Activities:
**1.** What sections does the article on virtual cell modeling list in its "In this article" line?
**2.** Pick up the article on virtual cell modeling after its last sentence and write what comes next.

Exercise passage:
==================================================
Building the Virtual Cell: AI Foundation Models and Billion-Cell Datasets
From early 2000s and a 2012 milestone to a decade-long quiet—virtual cell modeling is resurging with transformers, perturbation atlases, and lab-in-the-loop systems
While the term “virtual cell” initially goes back to the early 2000s from the Trends in Biotechnology article “Whole-cell simulation: a grand challenge of the 21st century” by M. Tomita, mainstream attention to full-cell simulation began with the 2012 Stanford Mycoplasma model. After a long lull, there’s now a resurgence of interest in modeling whole cells—this time driven by advances in machine learning, multimodal omics, and large-scale data integration.
Cells are central to understanding health, aging, and disease. They are also the primary testbed for applications in drug development and synthetic biology. However, cell-based experiments are costly and highly variable, raising concerns about reproducibility in biomedical research.
The ambition behind virtual cells is to build in silico models that can simulate, predict, and manipulate cellular behavior, reducing reliance on physical experimentation. A functioning virtual cell could accelerate hypothesis testing, guide therapeutic development, identify causal mechanisms of disease, and enable scalable experimentation—particularly in cases where direct observation is impractical or impossible.
As these models evolve, one long-term practical goal is to develop patient-specific “virtual twins”: dynamic, data-integrated simulations of individual cellular systems that can forecast treatment responses and inform personalized interventions.
In this article: The outline of a modern Virtual Cell — Pre-AIVC era — The AIVC — Big Tech Enters — No Data-No Party — Reality Check — The Holy Grail of Digital Biology
In order to investigate a cell’s activity, researchers have tried to build virtual cell modes that would enable predicting, simulating and directing the cell's behaviour. The concept of a virtual or digital cell, initially relied on traditional, low-throughput biochemical assays to measure changes in substances over time and space during specific biological processes. Also, early virtual cell models used differential equations and stochastic simulations to describe particular cellular functions.
A landmark pioneering effort was the model for Mycoplasma genitalium in 2012 released by Markus Covert’s group in Stanford. It included all 525 known genes and respective molecular functions known a priori. Although being breakthrough at the time, mechanistic biological modeling approaches struggle to accurately capture complex cellular behaviors due to challenges like multi-scale interactions spanning atomic to cellular levels, interplay among diverse biomolecular processes, and highly nonlinear dynamics. These factors made it hard to build complete and reliable virtual cell models.
==================================================
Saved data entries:

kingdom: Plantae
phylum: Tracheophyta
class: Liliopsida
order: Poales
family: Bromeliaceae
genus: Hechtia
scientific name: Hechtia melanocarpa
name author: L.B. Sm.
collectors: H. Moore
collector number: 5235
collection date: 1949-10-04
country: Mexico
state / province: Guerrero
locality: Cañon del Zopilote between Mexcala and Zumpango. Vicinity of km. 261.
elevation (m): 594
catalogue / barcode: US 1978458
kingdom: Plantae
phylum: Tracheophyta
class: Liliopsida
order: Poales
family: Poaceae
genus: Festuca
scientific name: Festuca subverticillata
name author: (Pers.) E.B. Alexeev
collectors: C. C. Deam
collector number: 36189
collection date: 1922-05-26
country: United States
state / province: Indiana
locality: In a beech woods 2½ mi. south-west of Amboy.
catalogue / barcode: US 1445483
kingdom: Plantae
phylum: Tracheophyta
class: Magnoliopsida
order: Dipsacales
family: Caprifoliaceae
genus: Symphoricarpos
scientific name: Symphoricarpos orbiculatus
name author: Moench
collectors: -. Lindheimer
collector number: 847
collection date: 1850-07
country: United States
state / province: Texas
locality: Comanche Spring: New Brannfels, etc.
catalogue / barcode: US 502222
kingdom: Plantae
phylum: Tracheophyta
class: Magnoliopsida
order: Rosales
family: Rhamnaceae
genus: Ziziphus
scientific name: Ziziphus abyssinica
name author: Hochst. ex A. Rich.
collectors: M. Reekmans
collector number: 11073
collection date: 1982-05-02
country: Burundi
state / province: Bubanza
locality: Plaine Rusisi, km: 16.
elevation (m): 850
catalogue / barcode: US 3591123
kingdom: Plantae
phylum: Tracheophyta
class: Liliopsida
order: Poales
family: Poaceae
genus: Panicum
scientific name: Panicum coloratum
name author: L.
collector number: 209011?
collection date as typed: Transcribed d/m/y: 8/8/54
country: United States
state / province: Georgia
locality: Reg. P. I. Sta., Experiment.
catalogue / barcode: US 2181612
==================================================
Answers provided:
**1.** The outline of a modern Virtual Cell; Pre-AIVC era; The AIVC; Big Tech Enters; No Data-No Party; Reality Check; The Holy Grail of Digital Biology

**2.**
The outline of a modern Virtual Cell
Recent advances in AI and omics led to the concept of the AI virtual cell (AIVC), introduced in late 2024 in the Cell perspective article "How to build the virtual cell with artificial intelligence: Priorities and opportunities," authored by a large interdisciplinary team spanning EPFL, Stanford, the Chan Zuckerberg Initiative, Genentech, Google Research, Harvard, and others, with Charlotte Bunne as a co–first author.
Framed as foundation models for cell biology, AIVCs are designed to learn generalizable, high-dimensional representations from diverse cellular data—enabling transfer across cell types, modalities, and experimental tasks.
Authors define AIVC as “a comprehensive AI framework composed of several interconnected foundation models that represent dynamic biological systems at increasingly complex levels of organization—from molecules to cells, tissues, and beyond.”
The AIVC bears the following capabilities and features:
Universal Representations (URs). URs are the core elements of the AIVC, enabling it to encode biological states across molecular to multicellular scales and across species. They form a shared embedding space where diverse data types and modalities are integrated cohesively. Crucially, URs generalize beyond training data, allowing the AIVC to infer novel biological states and serve as a robust reference framework for analysis and discovery.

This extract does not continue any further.